[About this task]
Copy exactly the stretch of data below from the line with "2: (241, 143, 13.24)" through the line with "32: (310, 329, 11.14)", including both of those lines.

━━ Data for review ━━

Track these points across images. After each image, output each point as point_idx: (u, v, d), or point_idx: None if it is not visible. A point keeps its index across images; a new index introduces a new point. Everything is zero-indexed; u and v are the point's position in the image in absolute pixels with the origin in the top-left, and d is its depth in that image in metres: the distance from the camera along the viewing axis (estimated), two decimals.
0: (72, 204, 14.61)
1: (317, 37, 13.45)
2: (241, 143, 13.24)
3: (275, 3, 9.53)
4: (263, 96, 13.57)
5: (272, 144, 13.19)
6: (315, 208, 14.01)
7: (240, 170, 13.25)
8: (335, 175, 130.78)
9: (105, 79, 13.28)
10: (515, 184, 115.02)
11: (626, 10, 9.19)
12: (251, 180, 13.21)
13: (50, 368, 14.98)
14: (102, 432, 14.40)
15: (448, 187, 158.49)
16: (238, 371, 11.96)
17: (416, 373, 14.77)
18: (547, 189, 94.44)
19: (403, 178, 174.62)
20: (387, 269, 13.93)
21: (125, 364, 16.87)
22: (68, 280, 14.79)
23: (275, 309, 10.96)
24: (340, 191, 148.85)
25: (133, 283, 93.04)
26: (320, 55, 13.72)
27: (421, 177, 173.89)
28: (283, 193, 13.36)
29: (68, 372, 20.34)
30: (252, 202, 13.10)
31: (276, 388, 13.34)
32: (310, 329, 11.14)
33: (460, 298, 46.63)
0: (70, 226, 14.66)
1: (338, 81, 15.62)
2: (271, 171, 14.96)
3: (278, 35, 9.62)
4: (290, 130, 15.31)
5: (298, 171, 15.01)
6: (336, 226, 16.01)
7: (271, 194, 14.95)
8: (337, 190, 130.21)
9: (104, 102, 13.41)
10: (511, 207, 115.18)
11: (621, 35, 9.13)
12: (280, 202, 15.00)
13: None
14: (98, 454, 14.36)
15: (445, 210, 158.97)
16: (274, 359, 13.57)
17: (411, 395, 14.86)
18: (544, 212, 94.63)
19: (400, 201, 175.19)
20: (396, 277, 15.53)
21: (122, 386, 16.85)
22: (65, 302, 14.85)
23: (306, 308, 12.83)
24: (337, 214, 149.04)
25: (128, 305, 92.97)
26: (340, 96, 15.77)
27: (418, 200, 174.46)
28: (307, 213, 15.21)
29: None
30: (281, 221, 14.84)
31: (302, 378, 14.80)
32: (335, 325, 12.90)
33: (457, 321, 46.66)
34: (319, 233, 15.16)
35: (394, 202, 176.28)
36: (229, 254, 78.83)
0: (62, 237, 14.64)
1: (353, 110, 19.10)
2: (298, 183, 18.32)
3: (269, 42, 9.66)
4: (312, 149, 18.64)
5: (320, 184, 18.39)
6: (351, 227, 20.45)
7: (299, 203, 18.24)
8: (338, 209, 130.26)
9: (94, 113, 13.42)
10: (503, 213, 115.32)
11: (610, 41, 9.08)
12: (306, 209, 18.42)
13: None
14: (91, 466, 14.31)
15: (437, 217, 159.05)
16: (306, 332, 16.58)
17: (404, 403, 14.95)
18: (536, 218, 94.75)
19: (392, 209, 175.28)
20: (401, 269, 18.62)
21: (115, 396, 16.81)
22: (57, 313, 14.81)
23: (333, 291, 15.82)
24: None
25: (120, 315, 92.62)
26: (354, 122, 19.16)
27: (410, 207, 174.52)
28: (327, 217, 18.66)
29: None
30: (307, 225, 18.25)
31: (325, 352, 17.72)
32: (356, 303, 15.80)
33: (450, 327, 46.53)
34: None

━━━

[Finished exercise]
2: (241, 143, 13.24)
3: (275, 3, 9.53)
4: (263, 96, 13.57)
5: (272, 144, 13.19)
6: (315, 208, 14.01)
7: (240, 170, 13.25)
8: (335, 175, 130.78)
9: (105, 79, 13.28)
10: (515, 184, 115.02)
11: (626, 10, 9.19)
12: (251, 180, 13.21)
13: (50, 368, 14.98)
14: (102, 432, 14.40)
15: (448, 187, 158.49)
16: (238, 371, 11.96)
17: (416, 373, 14.77)
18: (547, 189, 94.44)
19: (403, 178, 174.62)
20: (387, 269, 13.93)
21: (125, 364, 16.87)
22: (68, 280, 14.79)
23: (275, 309, 10.96)
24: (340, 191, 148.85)
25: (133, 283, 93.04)
26: (320, 55, 13.72)
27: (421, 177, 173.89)
28: (283, 193, 13.36)
29: (68, 372, 20.34)
30: (252, 202, 13.10)
31: (276, 388, 13.34)
32: (310, 329, 11.14)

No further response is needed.